Ehemaliges Odeon Theater soll für einen Euro verkauft werden

27. Februar 2019 von
Das ehemalige Odeon Theater soll verkauft werden. Hier sollen Wohneinheiten entstehen. Archivfoto: Anke Donner
Goslar. Zum symbolischen Preis von einem Euro soll das ehemalige Odeon Theater an die Dr. Meinhof und Felsmann GBS GmbH & Co. KG verkauft werden. Eine entsprechende Beschlussvorlage wird am morgigen Donnerstag im Betriebsausschuss Goslarer Gebäude Management diskutiert. Die Entscheidung trifft der Rat der Stadt.

Das seit fast sieben Jahren leerstehende Gebäude ist in einem schlechten Zustand. Eine Sanierung und die Wiederherstellung des Brandschutzes wären aufwändig und kostenintensiv. Die in der Umplanung von Denkmälern erfahrene Dr. Meinhof und Felsmann GBS GmbH & Co. KG plane nun, für das ehemalige Theater eine innovativen, gemeinschaftlichen Wohn- und Gewerbenutzung zu entwickeln. Es soll ein Mehrgenerationenwohnen mit mindestens 14 Wohneinheiten entstehen. Die tragende Idee des Projektes sei ein gemeinsames Leben von Jung und Alt auf den großen Gemeinschaftsflächen im ehemaligen Theatersaal.

Bei Abweichung vom Nutzungskonzept muss nachgezahlt werden

Der vereinbarte Kaufpreis in Höhe von einem Euro (der Buchwert des Grundstückes einschließlich seiner Bestandteile beträgt derzeit 86.546,60 Euro) begründe sich neben dem baulichen Zustand der Immobilie durch die Absicht der Erwerberin, in der Innenstadt Goslars attraktiven Wohnraum zu schaffen, so die Verwaltung. Für den Fall, dass die Käuferin zukünftig wesentlich von ihrem vorgelegten Nutzungskonzept abweiche, kämen Nachzahlungsverpflichtungen zum Tragen, um die Chance der Schaffung von Wohnraum zu wahren. Auch die Suche nach einem anderen Käufer sei bei Nichteinhalten der Pläne möglich.
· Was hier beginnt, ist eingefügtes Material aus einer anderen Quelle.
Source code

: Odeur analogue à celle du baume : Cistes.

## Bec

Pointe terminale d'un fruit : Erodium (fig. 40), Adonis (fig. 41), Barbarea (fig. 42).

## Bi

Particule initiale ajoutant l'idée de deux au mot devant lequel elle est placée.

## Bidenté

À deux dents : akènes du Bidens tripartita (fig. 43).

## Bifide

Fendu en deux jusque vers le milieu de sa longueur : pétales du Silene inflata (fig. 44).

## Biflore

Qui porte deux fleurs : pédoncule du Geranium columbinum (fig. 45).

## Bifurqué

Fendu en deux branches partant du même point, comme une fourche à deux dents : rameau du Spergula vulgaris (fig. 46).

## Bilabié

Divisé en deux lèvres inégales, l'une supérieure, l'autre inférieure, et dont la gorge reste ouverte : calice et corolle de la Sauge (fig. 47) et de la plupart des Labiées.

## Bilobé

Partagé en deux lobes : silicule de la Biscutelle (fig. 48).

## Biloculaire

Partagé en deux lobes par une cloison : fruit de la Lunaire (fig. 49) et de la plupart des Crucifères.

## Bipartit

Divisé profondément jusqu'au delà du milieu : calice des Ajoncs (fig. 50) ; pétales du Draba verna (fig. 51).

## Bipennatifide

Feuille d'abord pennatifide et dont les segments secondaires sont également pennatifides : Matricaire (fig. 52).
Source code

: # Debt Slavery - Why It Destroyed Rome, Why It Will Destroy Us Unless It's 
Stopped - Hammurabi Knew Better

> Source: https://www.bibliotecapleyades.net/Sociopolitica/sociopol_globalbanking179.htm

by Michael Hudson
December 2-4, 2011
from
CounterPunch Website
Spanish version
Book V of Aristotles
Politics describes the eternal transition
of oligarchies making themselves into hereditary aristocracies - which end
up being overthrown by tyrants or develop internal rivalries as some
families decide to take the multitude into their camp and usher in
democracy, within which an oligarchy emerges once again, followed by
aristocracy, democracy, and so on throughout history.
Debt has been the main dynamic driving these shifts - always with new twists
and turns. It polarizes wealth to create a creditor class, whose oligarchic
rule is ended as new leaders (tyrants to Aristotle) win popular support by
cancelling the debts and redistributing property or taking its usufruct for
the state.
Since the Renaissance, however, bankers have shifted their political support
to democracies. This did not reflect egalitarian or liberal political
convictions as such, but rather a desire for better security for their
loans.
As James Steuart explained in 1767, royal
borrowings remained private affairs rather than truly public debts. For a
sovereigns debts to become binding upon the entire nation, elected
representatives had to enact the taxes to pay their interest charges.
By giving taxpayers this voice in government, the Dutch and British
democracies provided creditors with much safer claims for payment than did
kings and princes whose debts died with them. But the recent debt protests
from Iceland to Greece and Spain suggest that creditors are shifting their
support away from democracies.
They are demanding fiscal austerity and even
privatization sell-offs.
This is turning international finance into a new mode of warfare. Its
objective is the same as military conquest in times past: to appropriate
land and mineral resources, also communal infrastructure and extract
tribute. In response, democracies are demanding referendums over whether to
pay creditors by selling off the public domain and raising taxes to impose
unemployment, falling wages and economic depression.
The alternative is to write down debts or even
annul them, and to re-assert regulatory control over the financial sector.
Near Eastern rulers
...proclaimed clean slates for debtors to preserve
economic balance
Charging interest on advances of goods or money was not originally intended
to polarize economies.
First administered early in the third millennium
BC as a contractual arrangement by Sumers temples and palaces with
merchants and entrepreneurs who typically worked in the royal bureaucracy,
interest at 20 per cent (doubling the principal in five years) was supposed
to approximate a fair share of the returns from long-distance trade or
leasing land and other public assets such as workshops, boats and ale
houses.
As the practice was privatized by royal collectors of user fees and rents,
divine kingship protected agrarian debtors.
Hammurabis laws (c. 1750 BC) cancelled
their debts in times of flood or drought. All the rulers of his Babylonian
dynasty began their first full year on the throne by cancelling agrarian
Laut Einschätzung des Niedersächsischen Landesamtes für Denkmalpflege sei grundsätzlich die Außenhülle, das heißt die Fassaden und das Dach des Theaters, insbesondere das Dachtragwerk, zu erhalten. Der Rückbau der störenden Elemente der Schaufassade Richtung Bahnhof (Foyer und Fluchttreppen) werde ausdrücklich befürwortet. Das Gebäude soll am 1. Juli dieses Jahres den Besitzer wechseln. Da im bestehenden Bebauungsplan die Fläche als „Theater“ ausgewiesen sei, müsse der Bebauungsplan in Wohnnutzung/Mischgebiet geändert werden. Geschehe dies nicht, kann der Käufer vom Vertrag zurücktreten.